■ SOURCE TEXT
++++++
# How Many Of These Colsons Do You Know Of.



## Robertriley (Sep 18, 2016)

I'm thinking this might be one of my rarest bikes.  Does anyone know of anymore of these.  This one is the gilled SNAP TANK with the deco trim.  I found one through google and John my have a snap tank one....any others?


----------



## fordmike65 (Sep 18, 2016)




----------



## Robertriley (Sep 18, 2016)

forgot about that one.  Where is it now?


----------



## catfish (Sep 18, 2016)

I know of two others.


----------



## Robertriley (Sep 18, 2016)

Do you have photos? Yours?  Where are they?


----------



## fordmike65 (Sep 18, 2016)

Robertriley said:


> forgot about that one.  Where is it now?



I've been sworn to secrecy


----------



## Robertriley (Sep 18, 2016)

I thought that one was up in Oregon


----------



## fordmike65 (Sep 18, 2016)

Robertriley said:


> I thought that one was up in Oregon



Was sold a while back


----------



## catfish (Sep 18, 2016)

catfish said:


> I know of two others.





Robertriley said:


> Do you have photos? Yours?  Where are they?




Yes. No. Not saying.


----------



## Robertriley (Sep 18, 2016)

catfish said:


> Yes. No. Not saying.



lol...How about some photos?


----------



## catfish (Sep 18, 2016)

Robertriley said:


> lol...How about some photos?




Here is one.


----------



## Robertriley (Sep 18, 2016)

Man, I love black bikes!


----------



## mike j (Sep 19, 2016)

I remember seeing one about two years ago, though I'm not at liberty to say just where, as of now.


----------



## Robertriley (Sep 19, 2016)

I bet we can't find 20 snap tank ones.  I really don't see them much.


----------



## Freqman1 (Sep 20, 2016)

Here are a few pics of the bike Catfish posted above that I took at MLC 15. V/r Shawn


----------



## Robertriley (Sep 20, 2016)

Freqman1 said:


> Here are a few pics of the bike Catfish posted above that I took at MLC 15. V/r Shawn
> 
> View attachment 361882 View attachment 361884 View attachment 361885 View attachment 361886



I likey likey


----------



## catfish (Sep 20, 2016)
++++++
(Data items)
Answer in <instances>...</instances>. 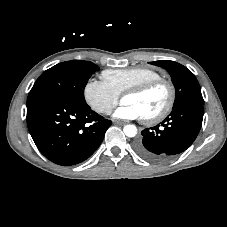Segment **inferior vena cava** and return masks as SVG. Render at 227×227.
Listing matches in <instances>:
<instances>
[{
    "instance_id": "602c4592",
    "label": "inferior vena cava",
    "mask_w": 227,
    "mask_h": 227,
    "mask_svg": "<svg viewBox=\"0 0 227 227\" xmlns=\"http://www.w3.org/2000/svg\"><path fill=\"white\" fill-rule=\"evenodd\" d=\"M105 113L111 114V113H112V109H110V108H109V109H106V110H105Z\"/></svg>"
}]
</instances>
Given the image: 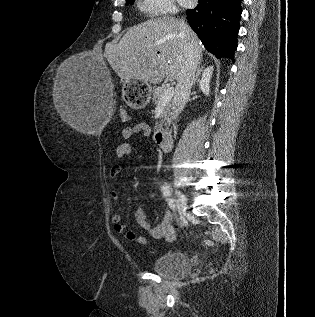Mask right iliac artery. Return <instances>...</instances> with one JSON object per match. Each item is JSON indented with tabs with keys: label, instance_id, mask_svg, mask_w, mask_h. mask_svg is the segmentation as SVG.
I'll return each mask as SVG.
<instances>
[{
	"label": "right iliac artery",
	"instance_id": "1",
	"mask_svg": "<svg viewBox=\"0 0 315 317\" xmlns=\"http://www.w3.org/2000/svg\"><path fill=\"white\" fill-rule=\"evenodd\" d=\"M163 196L165 200L167 201L169 207L173 210L176 211V205H175V200L171 197L170 191L166 186L161 187Z\"/></svg>",
	"mask_w": 315,
	"mask_h": 317
}]
</instances>
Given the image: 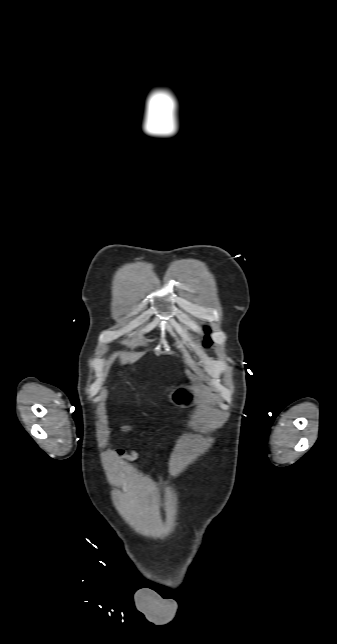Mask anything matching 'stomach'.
Masks as SVG:
<instances>
[{"label": "stomach", "mask_w": 337, "mask_h": 644, "mask_svg": "<svg viewBox=\"0 0 337 644\" xmlns=\"http://www.w3.org/2000/svg\"><path fill=\"white\" fill-rule=\"evenodd\" d=\"M204 389L205 386L202 384H182L171 392L169 400L177 407H192L197 403L199 395Z\"/></svg>", "instance_id": "obj_1"}]
</instances>
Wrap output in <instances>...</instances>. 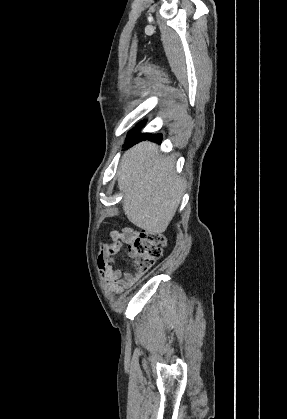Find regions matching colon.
I'll return each mask as SVG.
<instances>
[{"instance_id": "colon-1", "label": "colon", "mask_w": 287, "mask_h": 419, "mask_svg": "<svg viewBox=\"0 0 287 419\" xmlns=\"http://www.w3.org/2000/svg\"><path fill=\"white\" fill-rule=\"evenodd\" d=\"M164 239L159 234L141 231L131 240L133 265L137 273L147 271L161 256Z\"/></svg>"}]
</instances>
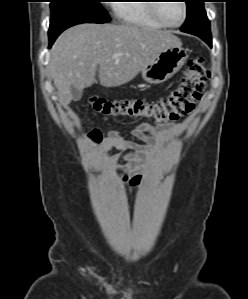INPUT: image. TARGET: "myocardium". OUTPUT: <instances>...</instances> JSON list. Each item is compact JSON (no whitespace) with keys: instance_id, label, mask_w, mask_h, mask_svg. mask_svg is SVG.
<instances>
[{"instance_id":"myocardium-1","label":"myocardium","mask_w":248,"mask_h":299,"mask_svg":"<svg viewBox=\"0 0 248 299\" xmlns=\"http://www.w3.org/2000/svg\"><path fill=\"white\" fill-rule=\"evenodd\" d=\"M156 2H159V1H156ZM160 4L161 3H153L151 5V12H152L153 17L163 26L168 27V28H177V27H180L186 21L187 14H188V8H187V4L185 3V1H181L182 8H183V17H182L181 21L177 24H170L162 17V15L160 14V11H159Z\"/></svg>"}]
</instances>
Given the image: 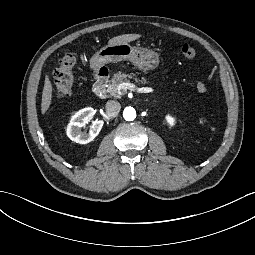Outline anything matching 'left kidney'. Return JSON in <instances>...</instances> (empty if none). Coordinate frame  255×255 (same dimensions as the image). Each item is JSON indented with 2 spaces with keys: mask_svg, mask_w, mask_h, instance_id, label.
<instances>
[{
  "mask_svg": "<svg viewBox=\"0 0 255 255\" xmlns=\"http://www.w3.org/2000/svg\"><path fill=\"white\" fill-rule=\"evenodd\" d=\"M167 121H168V123H169L170 125H173V123H174V119H173L172 117H168V118H167Z\"/></svg>",
  "mask_w": 255,
  "mask_h": 255,
  "instance_id": "obj_1",
  "label": "left kidney"
}]
</instances>
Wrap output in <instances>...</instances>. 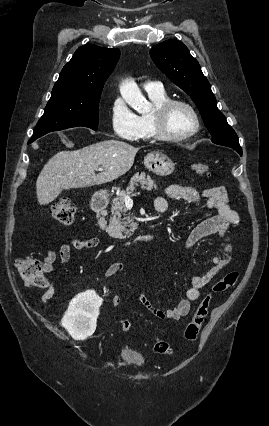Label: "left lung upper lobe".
Returning a JSON list of instances; mask_svg holds the SVG:
<instances>
[{"label": "left lung upper lobe", "mask_w": 269, "mask_h": 426, "mask_svg": "<svg viewBox=\"0 0 269 426\" xmlns=\"http://www.w3.org/2000/svg\"><path fill=\"white\" fill-rule=\"evenodd\" d=\"M156 66L195 102L216 144L240 148L238 137L218 110L217 102L198 61L180 41L170 39L150 50Z\"/></svg>", "instance_id": "obj_1"}]
</instances>
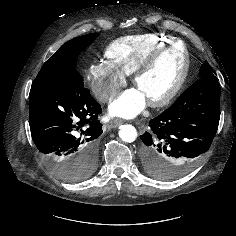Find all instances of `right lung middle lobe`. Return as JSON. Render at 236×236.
Segmentation results:
<instances>
[{"label":"right lung middle lobe","instance_id":"1","mask_svg":"<svg viewBox=\"0 0 236 236\" xmlns=\"http://www.w3.org/2000/svg\"><path fill=\"white\" fill-rule=\"evenodd\" d=\"M97 35L98 33H91L66 42L44 63L35 80H58L74 76L83 81L75 68L76 59L79 53L88 47ZM48 164L64 180L80 181L92 174L96 166V160L87 158L79 163L53 161Z\"/></svg>","mask_w":236,"mask_h":236}]
</instances>
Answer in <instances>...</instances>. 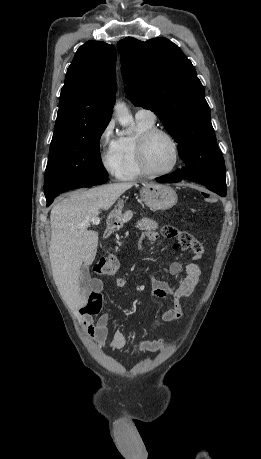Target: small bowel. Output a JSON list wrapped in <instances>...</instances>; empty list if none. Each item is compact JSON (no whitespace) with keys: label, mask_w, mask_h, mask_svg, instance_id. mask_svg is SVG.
Listing matches in <instances>:
<instances>
[{"label":"small bowel","mask_w":261,"mask_h":459,"mask_svg":"<svg viewBox=\"0 0 261 459\" xmlns=\"http://www.w3.org/2000/svg\"><path fill=\"white\" fill-rule=\"evenodd\" d=\"M172 230L174 233L172 236L168 237V239L174 241L173 249H190L193 253V257L192 260L185 266L178 261H174L168 267L164 268V274L172 276L178 275L184 269V277L176 284L170 285L157 276L151 277V293L153 297L162 300H166L170 296L175 297L172 306L160 313L161 319L166 322H174L183 317L184 312L182 302L192 294L198 284L200 269L197 261L203 255V245L197 238L175 228H172ZM147 237L151 242H155L159 235L154 231H149L147 232ZM126 283L127 280L125 277H118L115 281L117 288L124 287ZM93 288L95 293H101L103 283L100 280L95 279L93 281ZM108 322L109 315L107 313L99 316L96 321L90 317H86L83 320V329L85 333L89 335L100 347H103L106 342L108 335ZM127 343L128 339L126 335L122 331L117 330L113 333L109 347L112 350H118L125 347ZM166 344L167 341L165 339L151 340L137 338L134 342L137 349L146 352L161 351L165 348Z\"/></svg>","instance_id":"1"}]
</instances>
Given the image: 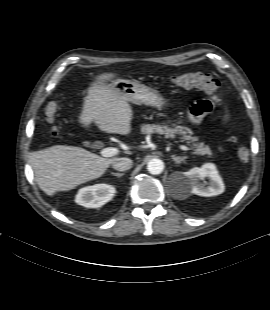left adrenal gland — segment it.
<instances>
[{
	"label": "left adrenal gland",
	"instance_id": "obj_1",
	"mask_svg": "<svg viewBox=\"0 0 270 310\" xmlns=\"http://www.w3.org/2000/svg\"><path fill=\"white\" fill-rule=\"evenodd\" d=\"M171 157L176 164H180L181 162L185 161V159L187 158L186 156L180 157V156H175V155H172Z\"/></svg>",
	"mask_w": 270,
	"mask_h": 310
}]
</instances>
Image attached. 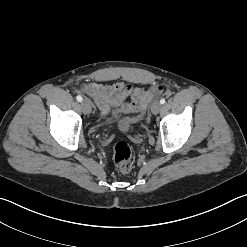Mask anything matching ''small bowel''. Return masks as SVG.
I'll use <instances>...</instances> for the list:
<instances>
[{"label": "small bowel", "mask_w": 247, "mask_h": 247, "mask_svg": "<svg viewBox=\"0 0 247 247\" xmlns=\"http://www.w3.org/2000/svg\"><path fill=\"white\" fill-rule=\"evenodd\" d=\"M160 89V87L154 86L149 89L134 88L124 82H117L112 85L90 82L85 84L82 90L92 98L103 117H116L120 112H143ZM127 97H131V102L124 103ZM139 119L140 116L135 120L124 119L120 122V128L127 130L132 123L139 121Z\"/></svg>", "instance_id": "small-bowel-1"}]
</instances>
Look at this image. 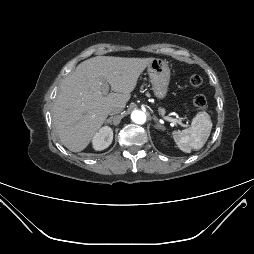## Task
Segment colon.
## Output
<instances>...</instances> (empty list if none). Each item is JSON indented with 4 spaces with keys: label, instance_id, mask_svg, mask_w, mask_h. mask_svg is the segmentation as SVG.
I'll return each instance as SVG.
<instances>
[{
    "label": "colon",
    "instance_id": "1",
    "mask_svg": "<svg viewBox=\"0 0 254 254\" xmlns=\"http://www.w3.org/2000/svg\"><path fill=\"white\" fill-rule=\"evenodd\" d=\"M202 83L201 76L193 74L189 77V84L193 87H198ZM193 105L197 109H201L206 105V99L203 95H197L193 99Z\"/></svg>",
    "mask_w": 254,
    "mask_h": 254
}]
</instances>
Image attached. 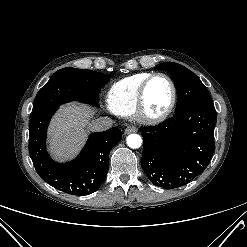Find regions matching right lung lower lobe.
<instances>
[{
	"label": "right lung lower lobe",
	"mask_w": 247,
	"mask_h": 247,
	"mask_svg": "<svg viewBox=\"0 0 247 247\" xmlns=\"http://www.w3.org/2000/svg\"><path fill=\"white\" fill-rule=\"evenodd\" d=\"M59 106L45 108L32 114L29 152L35 169L42 179L56 189L73 195L95 192L108 172L109 153L122 139L117 127L90 135L79 156L66 164L51 160L46 150L49 121Z\"/></svg>",
	"instance_id": "98d812e1"
}]
</instances>
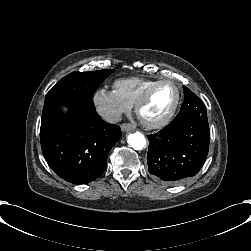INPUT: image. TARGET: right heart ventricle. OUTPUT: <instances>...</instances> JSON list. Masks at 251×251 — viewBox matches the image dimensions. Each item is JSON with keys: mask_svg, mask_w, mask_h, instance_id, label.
<instances>
[{"mask_svg": "<svg viewBox=\"0 0 251 251\" xmlns=\"http://www.w3.org/2000/svg\"><path fill=\"white\" fill-rule=\"evenodd\" d=\"M155 80L157 79L150 76L122 77L113 82V89L123 101L134 106L146 88Z\"/></svg>", "mask_w": 251, "mask_h": 251, "instance_id": "right-heart-ventricle-1", "label": "right heart ventricle"}]
</instances>
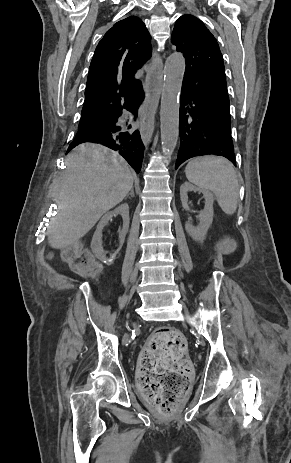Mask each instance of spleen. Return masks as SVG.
Returning a JSON list of instances; mask_svg holds the SVG:
<instances>
[{"instance_id":"1","label":"spleen","mask_w":291,"mask_h":463,"mask_svg":"<svg viewBox=\"0 0 291 463\" xmlns=\"http://www.w3.org/2000/svg\"><path fill=\"white\" fill-rule=\"evenodd\" d=\"M185 174L189 182L212 191L225 214L236 212L239 184L236 172L227 159L215 156L195 158L187 164Z\"/></svg>"}]
</instances>
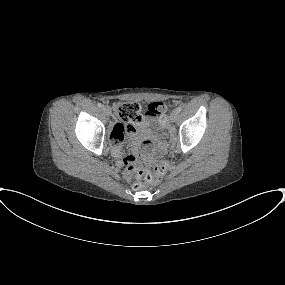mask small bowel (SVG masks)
I'll use <instances>...</instances> for the list:
<instances>
[{"label": "small bowel", "instance_id": "small-bowel-1", "mask_svg": "<svg viewBox=\"0 0 285 285\" xmlns=\"http://www.w3.org/2000/svg\"><path fill=\"white\" fill-rule=\"evenodd\" d=\"M153 122L154 117L149 114L130 133L125 132L120 123L114 126L111 132V154L117 163L122 161L123 141L126 136L131 140L132 156L135 158L140 156L142 143L147 141L153 134L151 128ZM125 178L129 181L131 180V175L126 173Z\"/></svg>", "mask_w": 285, "mask_h": 285}]
</instances>
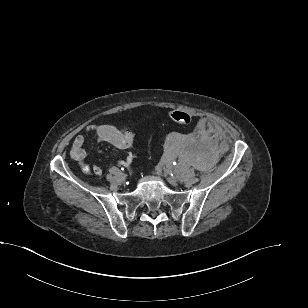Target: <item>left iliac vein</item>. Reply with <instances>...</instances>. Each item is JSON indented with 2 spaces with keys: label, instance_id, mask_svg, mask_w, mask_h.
I'll list each match as a JSON object with an SVG mask.
<instances>
[{
  "label": "left iliac vein",
  "instance_id": "1",
  "mask_svg": "<svg viewBox=\"0 0 308 308\" xmlns=\"http://www.w3.org/2000/svg\"><path fill=\"white\" fill-rule=\"evenodd\" d=\"M164 172H165L166 174H168V173L170 172V170H169V169H164ZM167 180H168V182H169L171 185H173V186H175V185L178 184V179H177L175 176H168V177H167Z\"/></svg>",
  "mask_w": 308,
  "mask_h": 308
}]
</instances>
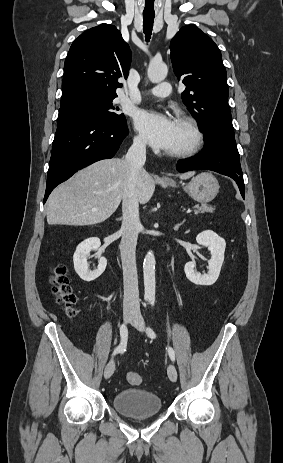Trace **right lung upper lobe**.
<instances>
[{
    "instance_id": "1",
    "label": "right lung upper lobe",
    "mask_w": 283,
    "mask_h": 463,
    "mask_svg": "<svg viewBox=\"0 0 283 463\" xmlns=\"http://www.w3.org/2000/svg\"><path fill=\"white\" fill-rule=\"evenodd\" d=\"M131 51L120 31L101 24L82 33L71 45L64 64L60 107L89 97H116L127 78Z\"/></svg>"
}]
</instances>
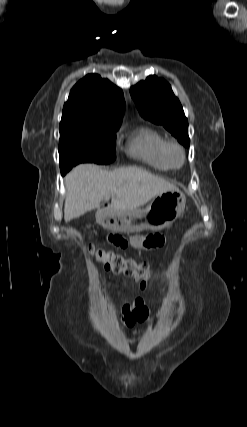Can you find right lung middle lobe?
I'll return each mask as SVG.
<instances>
[{
  "instance_id": "dd1d6c3e",
  "label": "right lung middle lobe",
  "mask_w": 247,
  "mask_h": 427,
  "mask_svg": "<svg viewBox=\"0 0 247 427\" xmlns=\"http://www.w3.org/2000/svg\"><path fill=\"white\" fill-rule=\"evenodd\" d=\"M120 125H102L74 116L60 122L59 157L61 173L65 174L81 162L109 164L116 159V131Z\"/></svg>"
}]
</instances>
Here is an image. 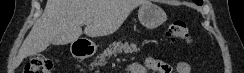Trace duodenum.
Instances as JSON below:
<instances>
[{"instance_id":"410a0bca","label":"duodenum","mask_w":244,"mask_h":73,"mask_svg":"<svg viewBox=\"0 0 244 73\" xmlns=\"http://www.w3.org/2000/svg\"><path fill=\"white\" fill-rule=\"evenodd\" d=\"M72 53L78 59H87L92 54V48L87 44L75 42L72 46Z\"/></svg>"}]
</instances>
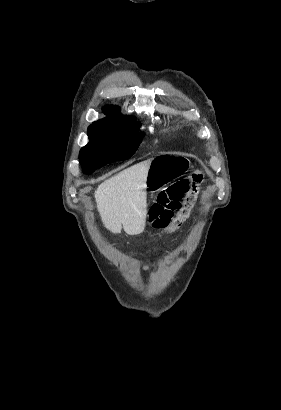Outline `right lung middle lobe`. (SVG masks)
<instances>
[{
  "mask_svg": "<svg viewBox=\"0 0 281 410\" xmlns=\"http://www.w3.org/2000/svg\"><path fill=\"white\" fill-rule=\"evenodd\" d=\"M139 123H110L96 121L89 126L90 142L80 151L84 173L90 174L108 163L125 160L137 150L141 141Z\"/></svg>",
  "mask_w": 281,
  "mask_h": 410,
  "instance_id": "dd1d6c3e",
  "label": "right lung middle lobe"
}]
</instances>
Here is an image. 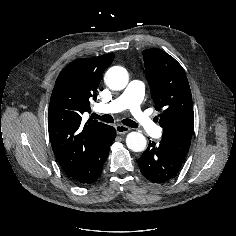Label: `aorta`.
<instances>
[{
	"label": "aorta",
	"mask_w": 236,
	"mask_h": 236,
	"mask_svg": "<svg viewBox=\"0 0 236 236\" xmlns=\"http://www.w3.org/2000/svg\"><path fill=\"white\" fill-rule=\"evenodd\" d=\"M104 81L112 90L124 89L129 81L128 72L120 66L111 67L105 74ZM127 147L134 152L144 151L147 145L145 136L140 132H130L126 137Z\"/></svg>",
	"instance_id": "1"
}]
</instances>
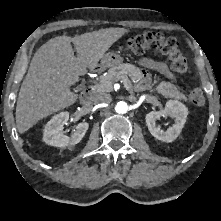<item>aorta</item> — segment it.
<instances>
[{"instance_id": "762f6f07", "label": "aorta", "mask_w": 221, "mask_h": 221, "mask_svg": "<svg viewBox=\"0 0 221 221\" xmlns=\"http://www.w3.org/2000/svg\"><path fill=\"white\" fill-rule=\"evenodd\" d=\"M115 110L119 114H125L128 111V104L124 101H119L115 106Z\"/></svg>"}]
</instances>
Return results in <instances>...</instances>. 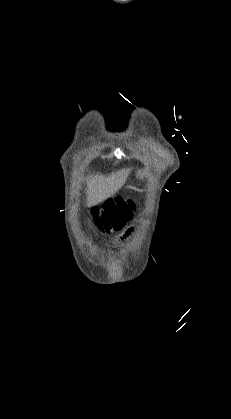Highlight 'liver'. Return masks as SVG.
Masks as SVG:
<instances>
[{
  "mask_svg": "<svg viewBox=\"0 0 231 419\" xmlns=\"http://www.w3.org/2000/svg\"><path fill=\"white\" fill-rule=\"evenodd\" d=\"M130 169H122L105 177L102 175L90 178L87 188L89 205L103 202L114 195L126 182Z\"/></svg>",
  "mask_w": 231,
  "mask_h": 419,
  "instance_id": "obj_1",
  "label": "liver"
}]
</instances>
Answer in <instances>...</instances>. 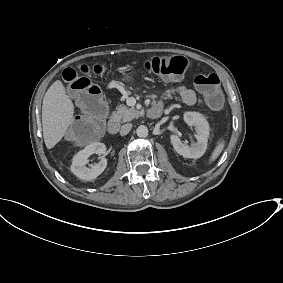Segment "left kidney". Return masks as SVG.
Here are the masks:
<instances>
[{
	"label": "left kidney",
	"instance_id": "left-kidney-1",
	"mask_svg": "<svg viewBox=\"0 0 283 283\" xmlns=\"http://www.w3.org/2000/svg\"><path fill=\"white\" fill-rule=\"evenodd\" d=\"M184 121L188 127L194 128L196 131L195 138L197 142L191 145H184L180 137L176 133H173L169 136L173 149L184 158H200L204 155L207 148V138L209 136L208 122L196 112L185 113Z\"/></svg>",
	"mask_w": 283,
	"mask_h": 283
}]
</instances>
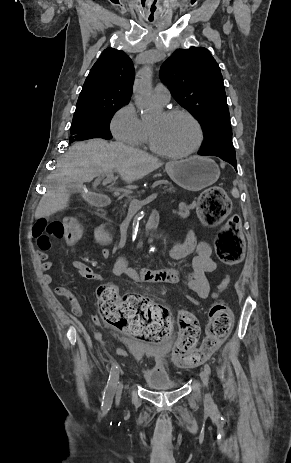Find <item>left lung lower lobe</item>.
++++++
■ PROMPT
In the forum thread about Colson bikes, where did Freqman1 take the pictures of the bike that catfish posted?

■ SOLUTION FOR THIS PROBLEM
At MLC 15.